Talk to Me: How Voice Computing Will Transform the Way We Live, Work, and Think
by James Vlahos, Houghton Mifflin Harcourt, 2019
Steve Jobs could be relentless when he wanted something. In early 2010, he wanted a small startup in San Jose, Calif. CEO Dag Kittlaus and his cofounders had just raised a second round of funding and didn’t want to sell. Jobs called Kittlaus for 37 days straight, until he wrangled and wheedled a deal to buy the two-year-old venture for Apple at a price reportedly between US$150 million and $200 million. The company was Siri Inc.
Wired contributor James Vlahos tells the story of how Siri took up permanent residence in the iPhone in his new book, Talk to Me. It’s the first nontechnical book on voice computing that I’ve seen and a must-read if you have any interest in the topic.
Vlahos spends the first third of Talk to Me describing the platform war currently raging in voice computing. It details the race among the big players, including Amazon, Google, and Apple, to embed AI-driven voices in as many different devices as possible, as they seek to dominate the emerging ecosystem. The fact that Amazon now has more than 10,000 employees working on Alexa provides a good sense of the dimensions of that race.
Talk to Me is the first nontechnical book on voice computing that I’ve seen and a must-read if you have any interest in the topic.
But voice computing is more than a platform play. It is likely to have ramifications and applications for every company, especially if Vlahos’s contention that “the advent of voice computing is a watershed moment in human history” turns out to be right.
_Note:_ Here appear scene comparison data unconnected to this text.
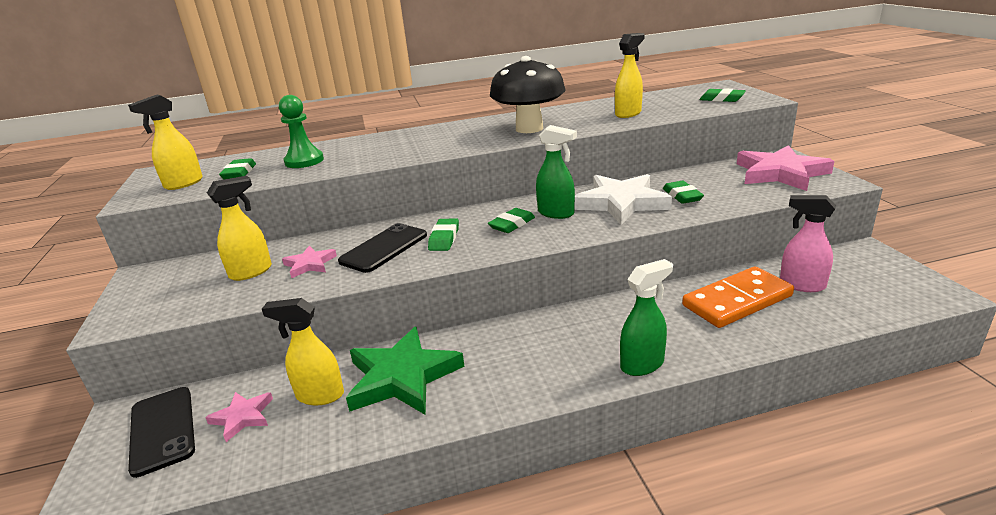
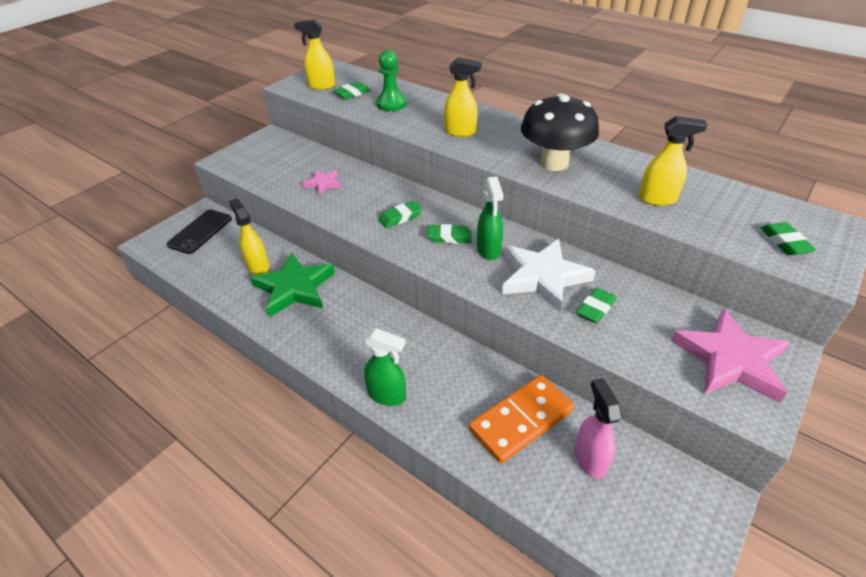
camera: 50 degrees right, 15 degrees up
pink star [205,392,273,442] -> none
yellow spray bottle [207,176,272,281] -> yellow spray bottle moved to [444,58,482,137]
black phone [338,223,427,273] -> none
orange domino [682,267,794,328] -> orange domino turned 60 degrees counterclockwise [469,375,574,464]

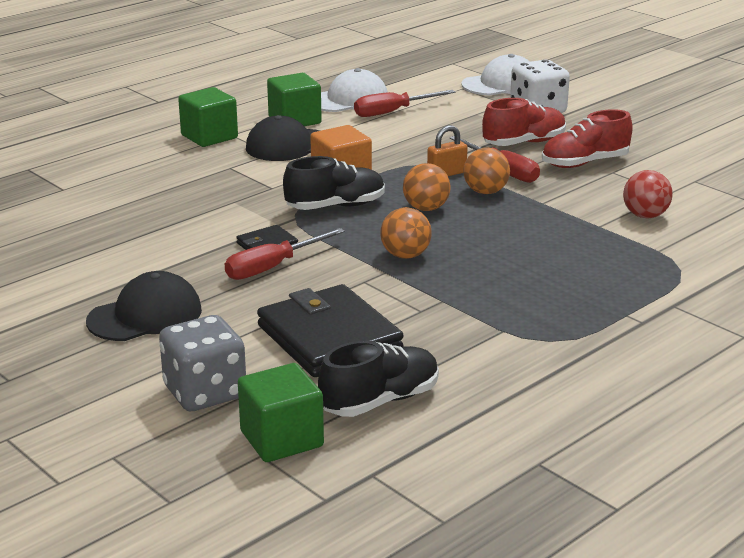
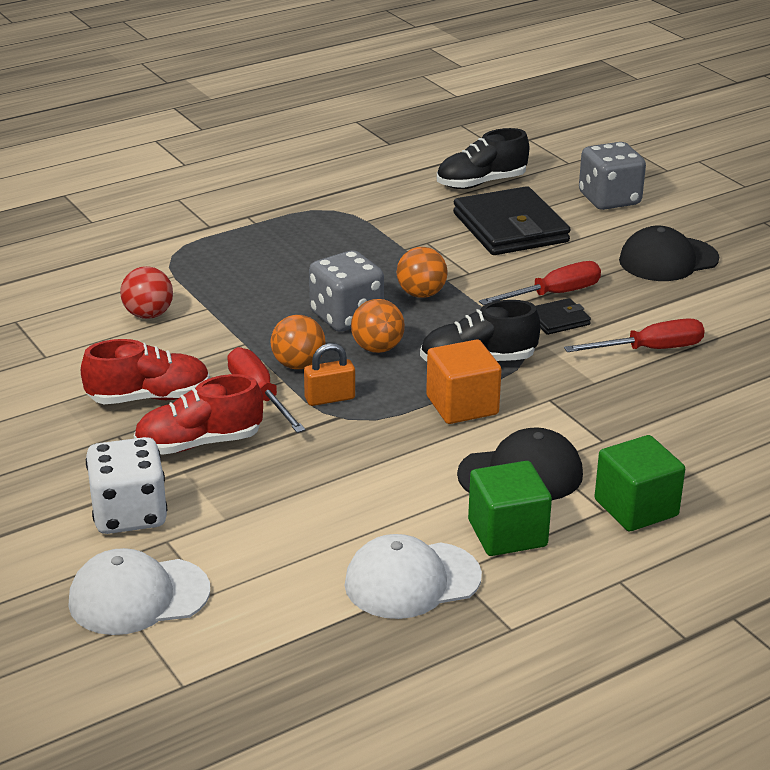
camera: 170 degrees left, 5 degrees up
green cube [238,363,324,462] -> none
red screwdriver [354,90,455,117] -> red screwdriver moved to [564,319,705,352]
none -> grey dice [309,250,384,332]

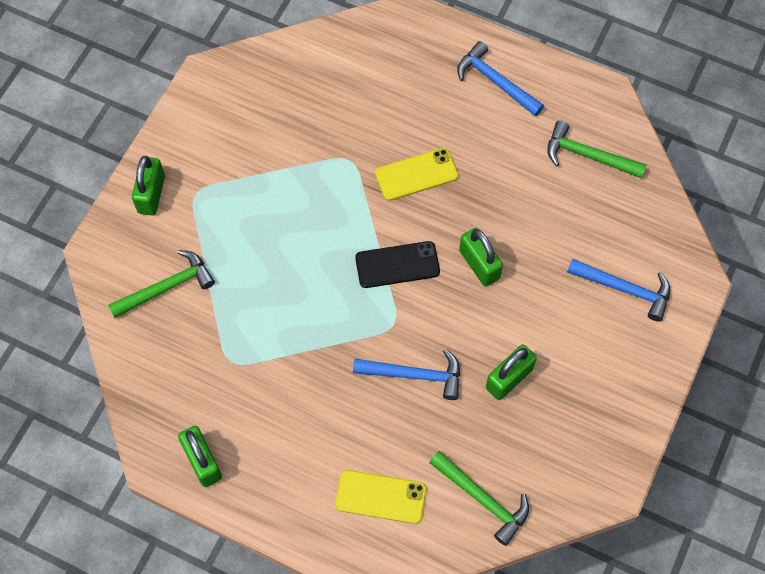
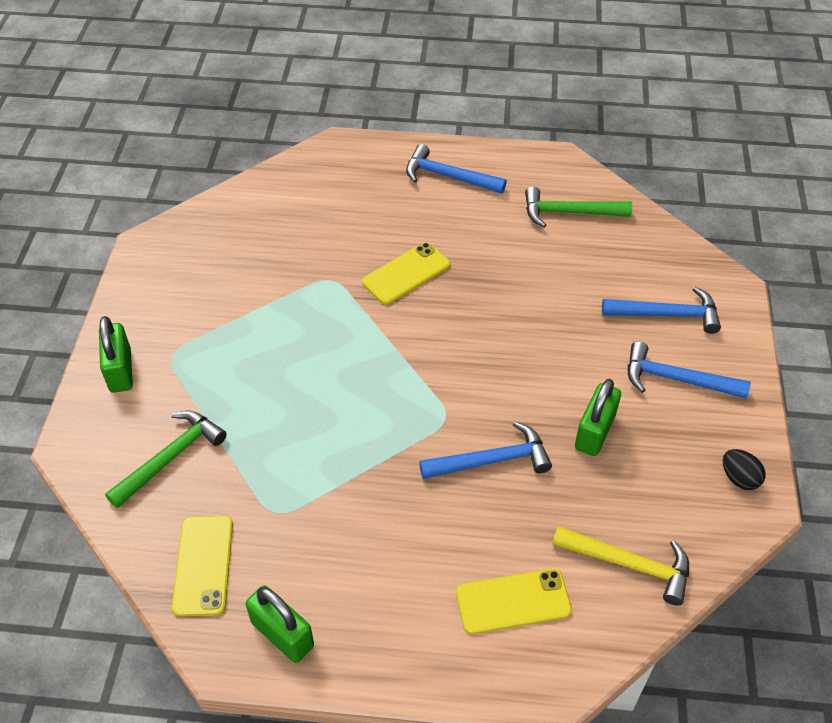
camera: 20 degrees left, 15 degrees down
black phone [355,241,440,288] -> none
green hammer [429,451,529,546] -> yellow hammer [552,526,689,605]
green padlock [459,228,503,286] -> none
none -> yellow phone [172,516,233,616]
none -> blue hammer [628,341,751,399]
none -> black egg [723,449,766,490]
“Voice is becoming the universal remote to reality, a means to control any and every piece of technology,” he writes. “Voice allows us to command an army of digital helpers — administrative assistants, concierges, housekeepers, butlers, advisors, babysitters, librarians, and entertainers.” Voice will disrupt the business models of powerful companies — and create new opportunities for upstarts — in part because it will put AI directly in the control of consumers, Vlahos argues. “And voice introduces the world to relationships long prophesied by science fiction — ones in which personified AIs become our helpers, watchdogs, oracles, and friends.”
This fanciful future is barely evident in the present relationship I have with the cylindrical smart speaker sitting on my desk. The ring around the top of the speaker is usually glowing red. That’s because it’s on mute, which, I’m assured (but not completely reassured), precludes its maker’s employees from listening to me at will. But I do get a glimmer of how valuable that relationship could become when I unmute the device and ask it for the weather forecast, or order up a particularly tasty Grateful Dead jam. Voice is the simplest, most natural interface with technology yet invented.
“With voice,” Vlahos explains, “computers are finally doing it our way. They are learning our preferred way of communication: through language. Voice, optimally realized, has the potential to be so easy to use that it hardly feels like an interface at all. We know how to speak because we’ve been doing it for all of our lives.”
The key words here are “optimally realized.” It is abundantly clear that voice technology is far from it. Vlahos describes why in the remaining two-thirds of Talk to Me, which is devoted to explaining the technology and to exploring the challenges and decisions that lie ahead.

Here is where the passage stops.